One day I got a call from someone who needed help at a farm in Panorama City calledCottonwood Urban Farm. The owner, Elliot Kuhn, who has become a brother to me, asked if I could help him in his orchard sizing up his tree rings.
I ended up not only helping Elliot on his farm but also got to play a couple of outdoor concerts at the farm with a new Jazz band I formed called The Vaccines. Through Elliot, I met Alex Frecker, an organic farmer and mentor of Elliot’s.
As the summer waned and the growing season was ending, we asked Alex if we could go up to his farm and shoot some video footage for our upcoming Kickstarter campaign. When we arrived at the farm in Carpinteria, CA, after a stunning drive North, we were spellbound by the farm's placement in this beautiful valley. You could smell the sweet ocean breeze wafting through the rows of peppers, lettuce, kale and more.
Alex greeted us and gave us a tour which ended at several rows of Red Ember Cayenne peppers. We asked if we could do a short interview and he said, “sure”. Wow, we thought, this guy has the most generous spirit!
As we finished the interview and took a few stills of his beautiful farm he said, “Hey if you wanna pick some peppers today go for it….my wholesaler is stocked and the plants have reached their growth capacity.” “What”, I replied, “you mean right now?” “Sure, go for it. You’ll find some produce boxes over there”, he said and walked off to get back to working on his compost system.
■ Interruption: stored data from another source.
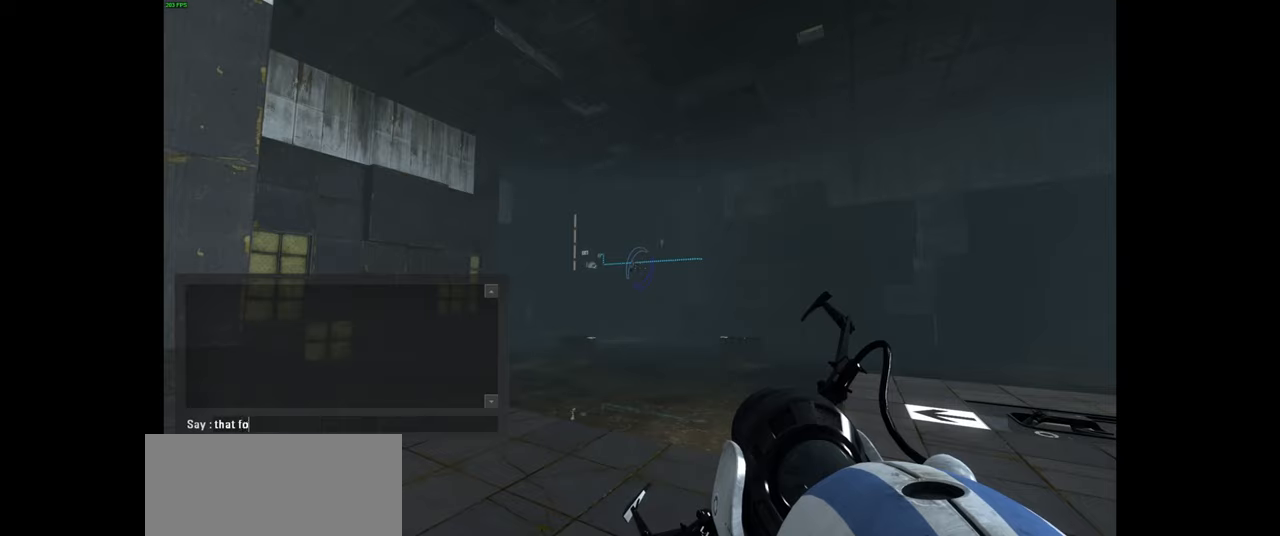
{"keys": [], "mouse": [], "events": [[17, "r", "down"], [67, "r", "up"]]}
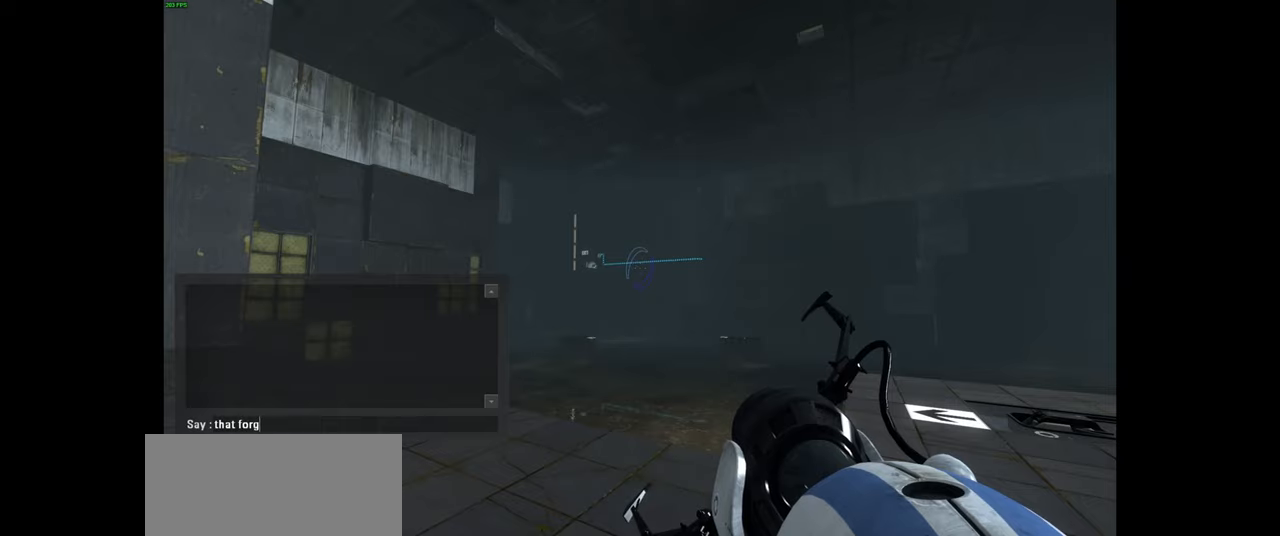
{"keys": [], "mouse": [], "events": [[67, "space", "down"], [150, "space", "up"]]}
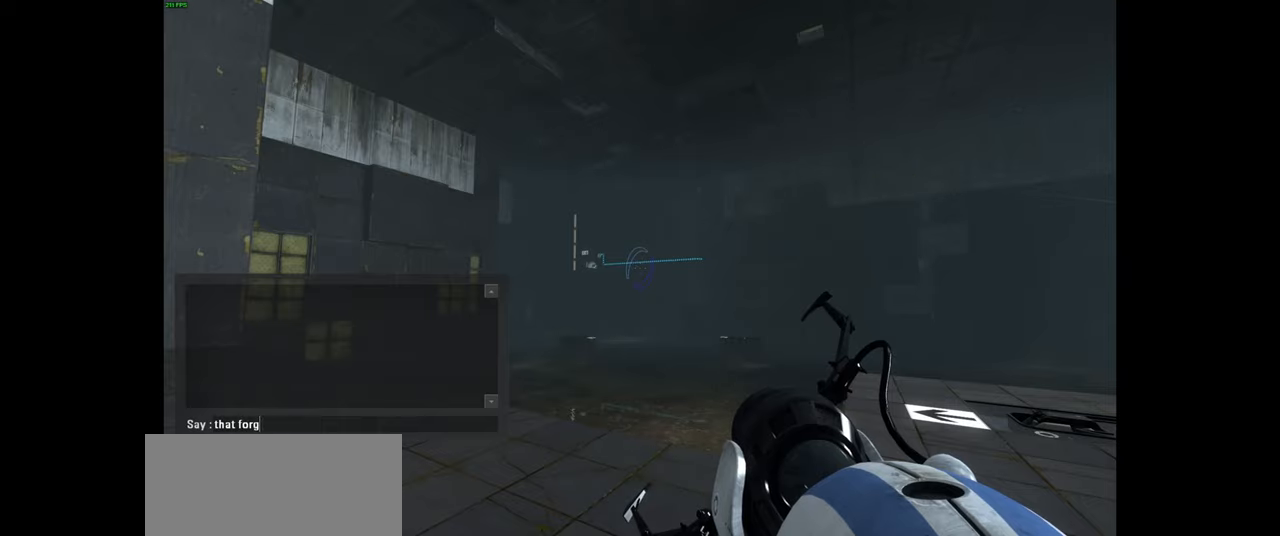
{"keys": [], "mouse": [], "events": []}
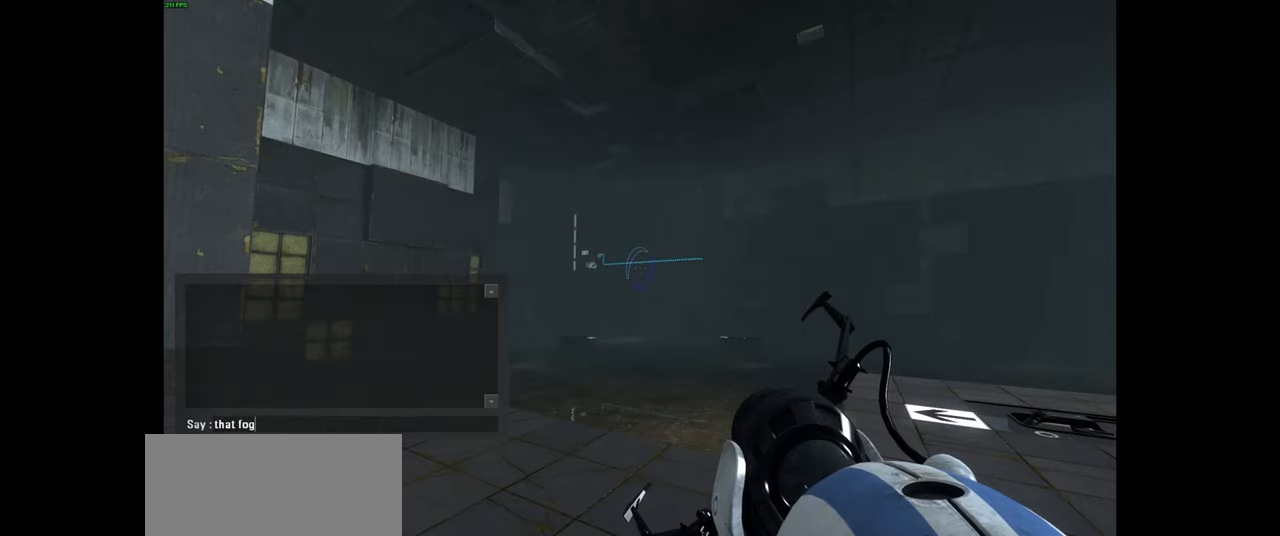
{"keys": [], "mouse": [], "events": [[17, "space", "down"], [117, "space", "up"]]}
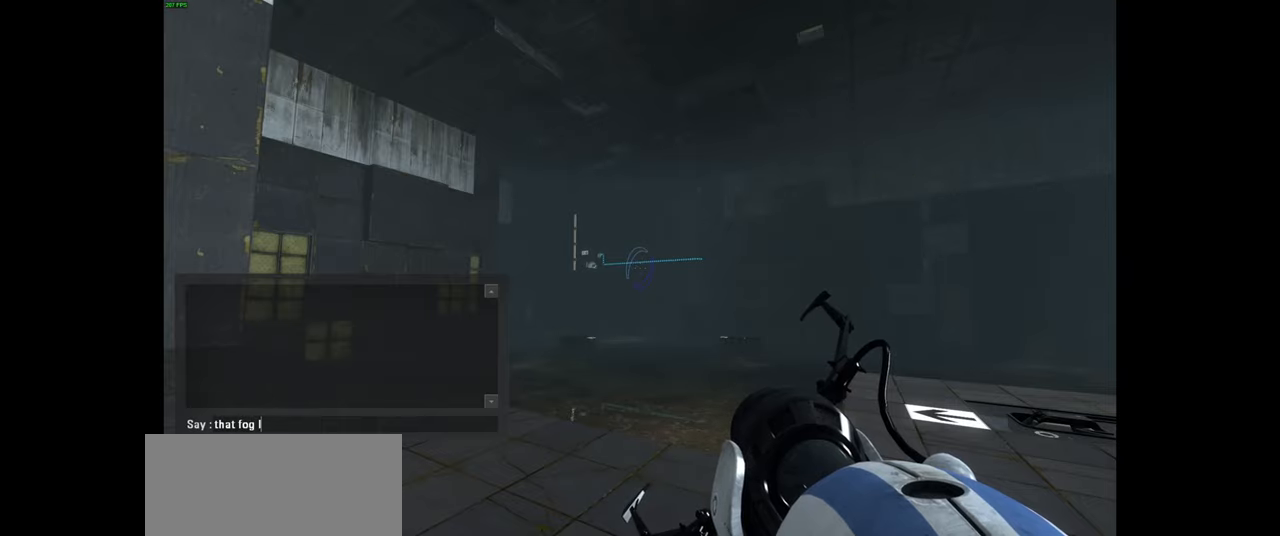
{"keys": [], "mouse": [], "events": []}
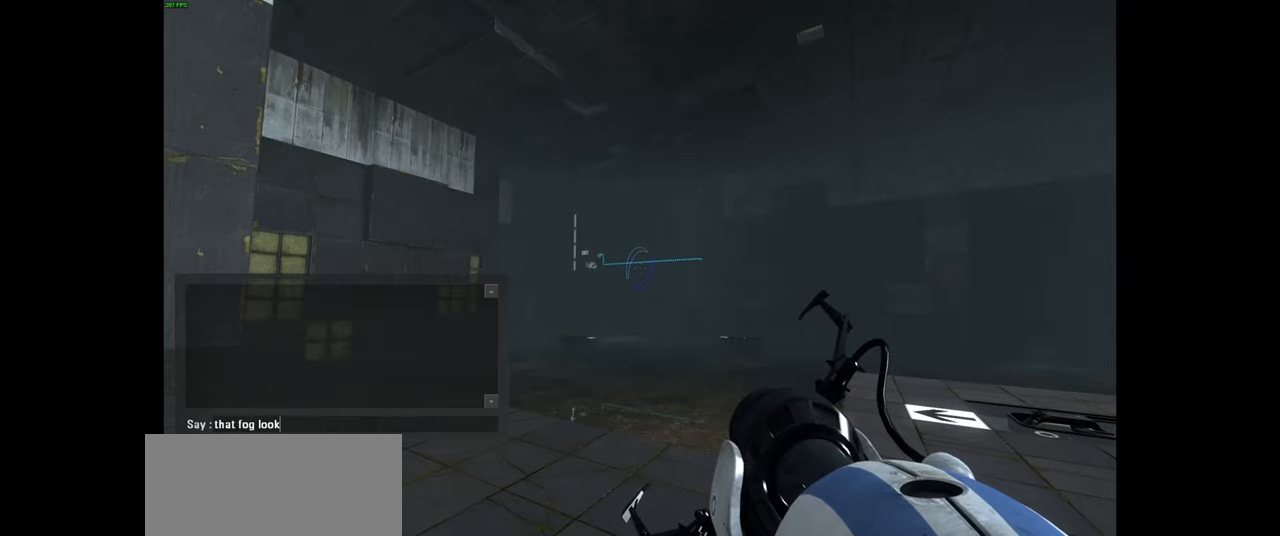
{"keys": ["a", "w"], "mouse": [], "events": [[33, "s", "down"], [167, "s", "up"], [200, "space", "down"], [283, "space", "up"], [367, "w", "down"], [500, "a", "down"]]}
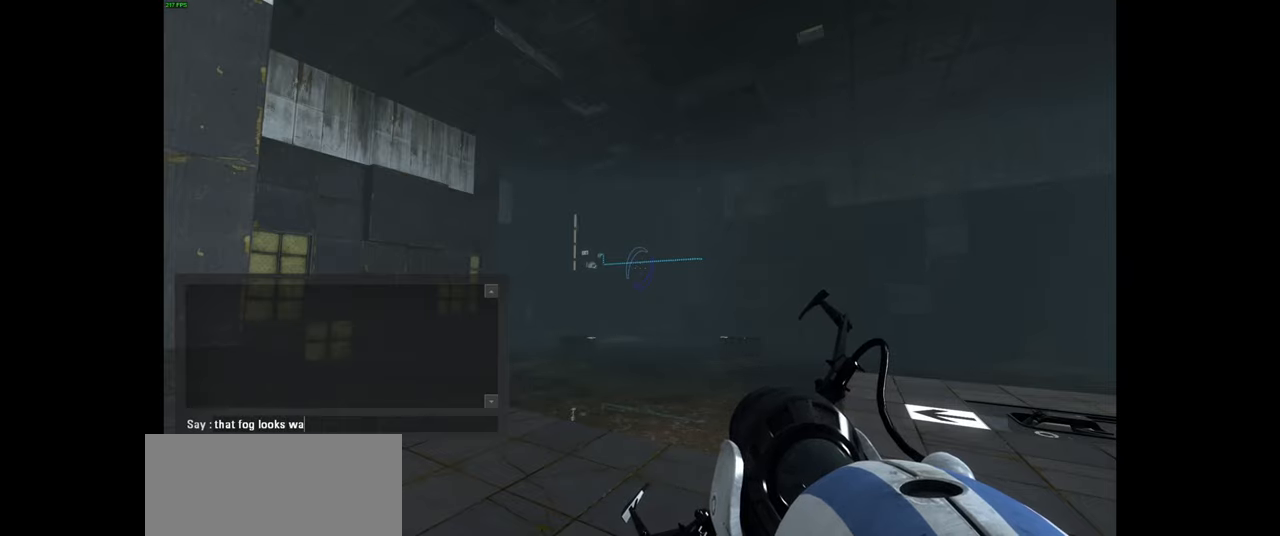
{"keys": [], "mouse": [], "events": [[67, "w", "up"], [117, "a", "up"], [200, "s", "down"], [333, "s", "up"]]}
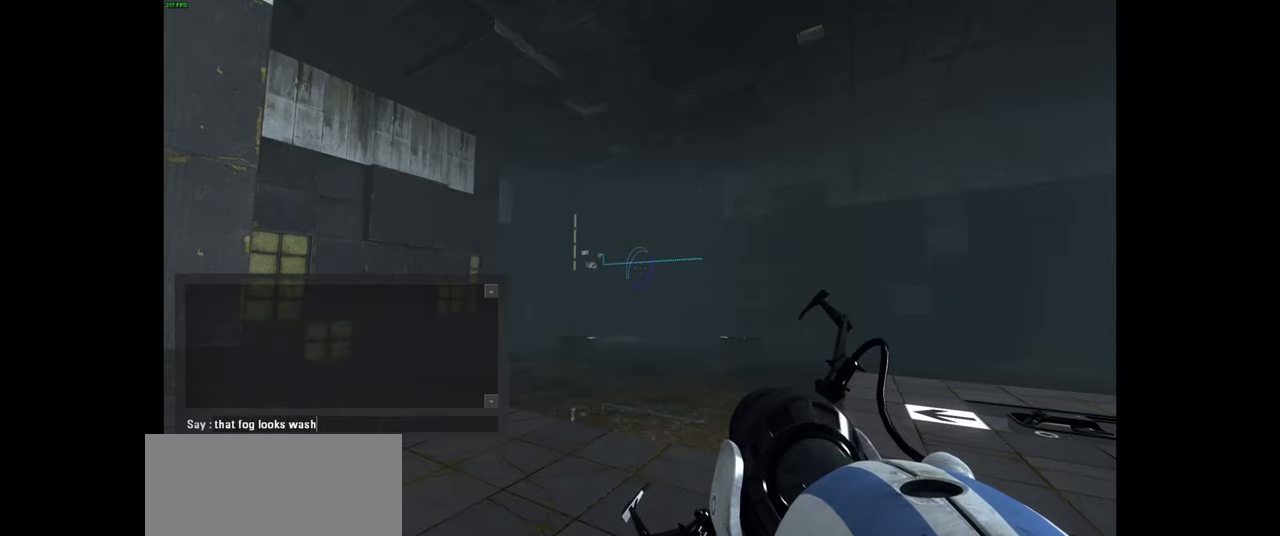
{"keys": [], "mouse": [], "events": [[67, "e", "down"], [117, "d", "down"], [183, "e", "up"], [217, "space", "down"], [250, "d", "up"], [333, "space", "up"]]}
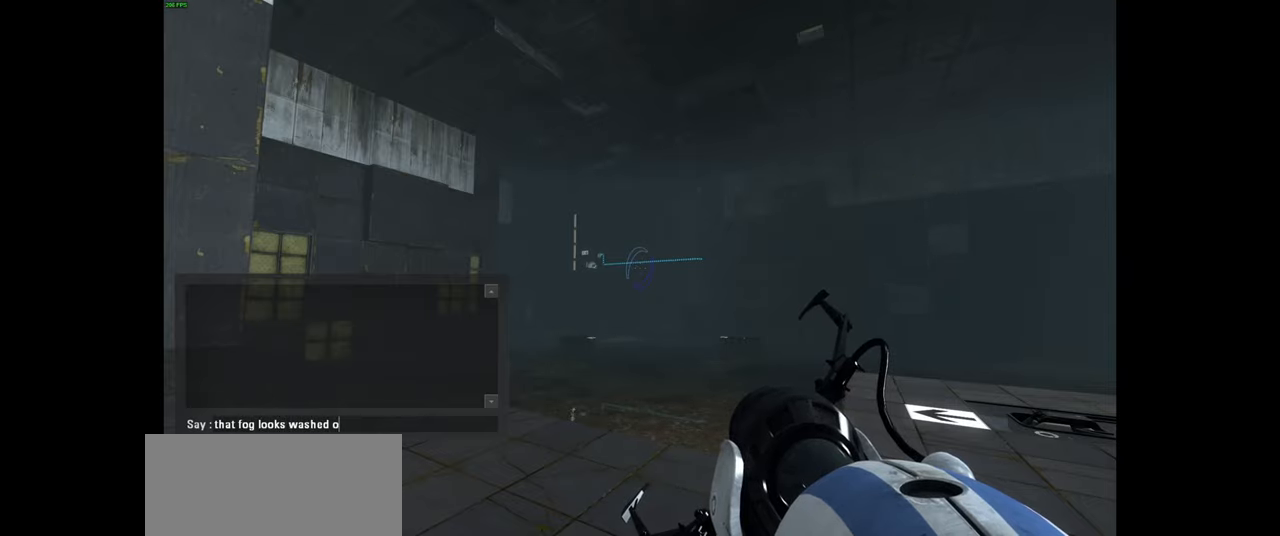
{"keys": [], "mouse": [], "events": []}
That day we harvested 50-60 lbs of those beautiful peppers. We got back to the kitchen and I came up with a recipe for a Frecker signature sauce we called “Freckin’ Hot”. Two weeks later, we went back up to the farm and delivered the sauce to Alex, complete with its own label. Alex was floored by our dedication and gumption to throw down so quickly. The wheels in his entrepreneurial brain started turning and he agreed not only to grow all our produce for the coming year but to also sell our product at his stand in 13 weekly farmer’s markets.
With our partnership with Frecker Farm (a trusted source for high quality organic produce in the LA/Ventura county areas), our young company,Project Hot Sauce, is off to a promising start. We believe that this closed loop model of farm–>product–>farm stand is one that will be attractive to the consumer as they not only know where the sauce ingredients come from but also that the grower stands by the product enough to sell it himself. Our Kickstarter campaign was 284% funded and gave us the ability to launch our business, rent a commercial kitchen and pass our cannery license inspection. We could write a book about what that entails but it’s been a super fun challenge and experience.